Vietnam has also taken on a new role in this region by becoming both an investor in and an importer of natural resources from its neighbours, in the hope of further stimulating its rapid economic development. The Environmental Investigation Agency (EIA) based in London has reported on the transportation of illegal raw timber from Laos to Vietnam. Currently, Vietnam's wooden furniture industry is one of the top exporters to the world.
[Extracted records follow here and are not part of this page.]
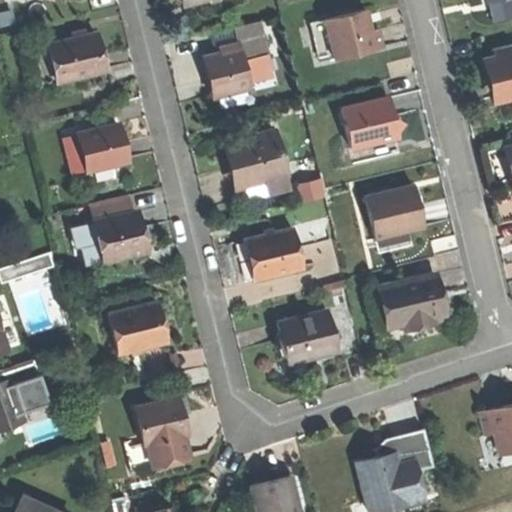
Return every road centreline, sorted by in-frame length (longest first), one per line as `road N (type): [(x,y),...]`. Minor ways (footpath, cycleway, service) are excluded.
road 1 (residential): [(138,0),(234,397),(273,426)]
road 2 (residential): [(506,352),(420,0)]
road 3 (residential): [(506,352),(273,426)]
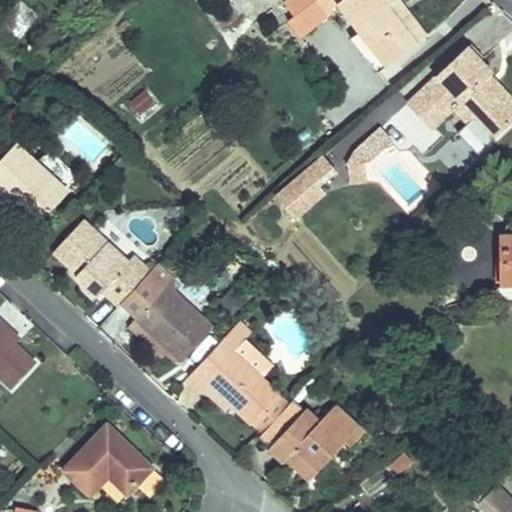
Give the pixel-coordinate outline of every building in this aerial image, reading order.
[(288,23),(282,28),(293,43),(324,16),(322,14),(331,6),(338,0),(314,0),(312,2),(310,0),(295,0),(280,14),(288,23)] [(338,0),(331,6),(354,34),(382,68),(409,45),(378,9),(384,4),(381,0),(338,0)] [(384,4),(378,9),(409,45),(419,37),(388,0),(384,4)] [(382,68),(354,34),(342,43),(370,77),(382,68)] [(495,135),(511,118),(511,114),(480,82),(488,74),(491,71),(465,44),(432,76),(457,102),(451,108),(468,125),(477,117),(495,135)] [(511,98),(488,74),(480,82),(511,114),(511,98)] [(432,76),(425,82),(451,108),(457,102),(432,76)] [(451,108),(425,82),(404,102),(430,128),(451,108)] [(138,116),(153,105),(143,90),(127,101),(138,116)] [(396,122),(423,153),(443,135),(436,127),(429,133),(410,110),(396,122)] [(14,188),(38,212),(77,171),(44,140),(31,154),(11,135),(0,146),(0,188),(7,195),(14,188)] [(293,223),(327,193),(321,186),(336,172),(320,155),(271,199),(293,223)] [(358,161),(343,163),(345,172),(359,169),(358,161)] [(359,169),(345,172),(347,183),(361,181),(359,169)] [(14,188),(7,195),(32,219),(38,212),(14,188)] [(124,252),(118,259),(73,216),(44,246),(61,262),(78,278),(73,283),(86,295),(94,287),(110,302),(120,292),(142,269),(124,252)] [(511,235),(502,236),(503,282),(504,282),(511,281),(511,235)] [(142,269),(120,292),(136,307),(123,320),(155,351),(161,346),(173,358),(202,328),(159,287),(177,268),(159,251),(142,269)] [(78,278),(61,262),(57,267),(73,283),(78,278)] [(194,387),(199,382),(225,407),(244,426),(274,395),(257,379),(275,360),(246,332),(233,319),(181,374),(194,387)] [(10,335),(0,326),(0,335),(5,341),(10,335)] [(0,380),(4,384),(23,365),(27,368),(30,365),(5,341),(0,335),(0,380)] [(199,382),(194,387),(220,413),(225,407),(199,382)] [(297,418),(284,406),(254,439),(267,451),(297,418)] [(278,466),(282,462),(305,484),(340,447),(347,453),(360,438),(329,410),(314,427),(301,415),(297,418),(267,451),(265,453),(278,466)] [(99,423),(55,470),(82,496),(101,476),(107,470),(126,488),(146,467),(99,423)] [(395,477),(412,465),(404,453),(387,464),(395,477)] [(107,470),(101,476),(120,493),(126,488),(107,470)] [(2,503),(0,510),(0,511),(23,511),(24,508),(2,503)]
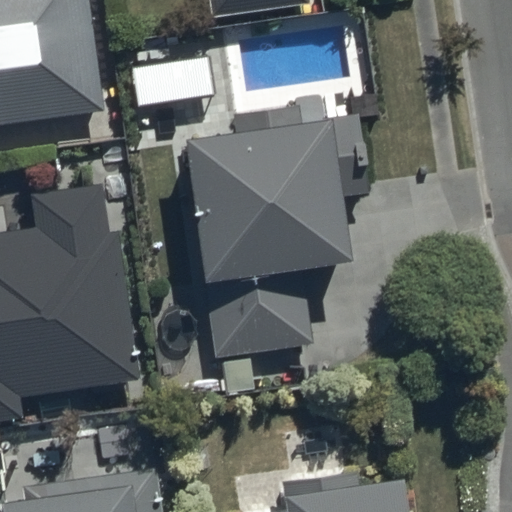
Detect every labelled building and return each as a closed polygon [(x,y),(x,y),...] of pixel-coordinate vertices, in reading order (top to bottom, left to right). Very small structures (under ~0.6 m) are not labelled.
[(0,0),(0,114),(106,99),(91,0),(0,0)] [(188,119),(217,345),(218,350),(222,349),(227,389),(256,386),(251,346),(316,338),(305,248),(353,242),(346,186),(369,183),(365,146),(371,145),(369,126),(362,127),(359,100),(335,103),(334,97),(301,101),(299,91),(235,99),(236,113),(188,119)] [(102,174),(31,186),(37,217),(7,222),(4,204),(0,204),(0,411),(25,407),(22,387),(143,367),(119,223),(111,224),(102,174)] [(416,511),(408,458),(284,475),(287,496),(228,504),(229,511),(416,511)] [(164,511),(158,459),(3,482),(7,511),(164,511)]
On the other hand, ironically, furniture factories in Laos have an inadequate supply of wood needed to develop that sector of the country's industry.
 
This year, before the 21st Asean Summit in Phnom Penh, the 1st Asean Grassroots People's Assembly (AGPA) was held to focus on the negative affects of economic development and other related issues such as labour rights, democracy and food security. Unfortunately the AGPA meeting and the Asean Civil Society Conference/Asean Peoples' Forum (ACSC/APF) were interrupted by the authorities. Civil society organisations and activists were warned not to discuss these issues or organise activities centred around them. Regardless of that, they managed to rearrange and continue their meetings.
 
For several years, Asean has boasted about transforming Southeast Asia from a simple FTA grouping to a more sophisticated economic community by 2015. Several regional projects have been launched to improve trade and labour flows, such as tariff elimination, Asean "connectivity", the "Asean Single Window", the Asean visa and the Asean Mutual Recognition Agreement (MRA).
 
However, Asean has yet to tackle the problem of economic injustice, which is the most apparent problem that will impede Asean integration. So far has this issue has not been seriously recognised by Asean leaders.
 
If Asean wants to build a regional economic community, it cannot afford to ignore the transnational effects of economic development, including environmental degradation, land grabbing and violations of human rights and community rights. It cannot afford to ignore the grassroots people, because they are the backbone of the Asean economy.
 
Without addressing and solving these issues of economic injustice, it is impossible for Asean to be acknowledged as a people-oriented organisation, or for it to accomplish its goal of becoming a regional economic community.
 
Sarinna Areethamsirikul is a Siam Intelligence columnist and independent researcher based in the United States.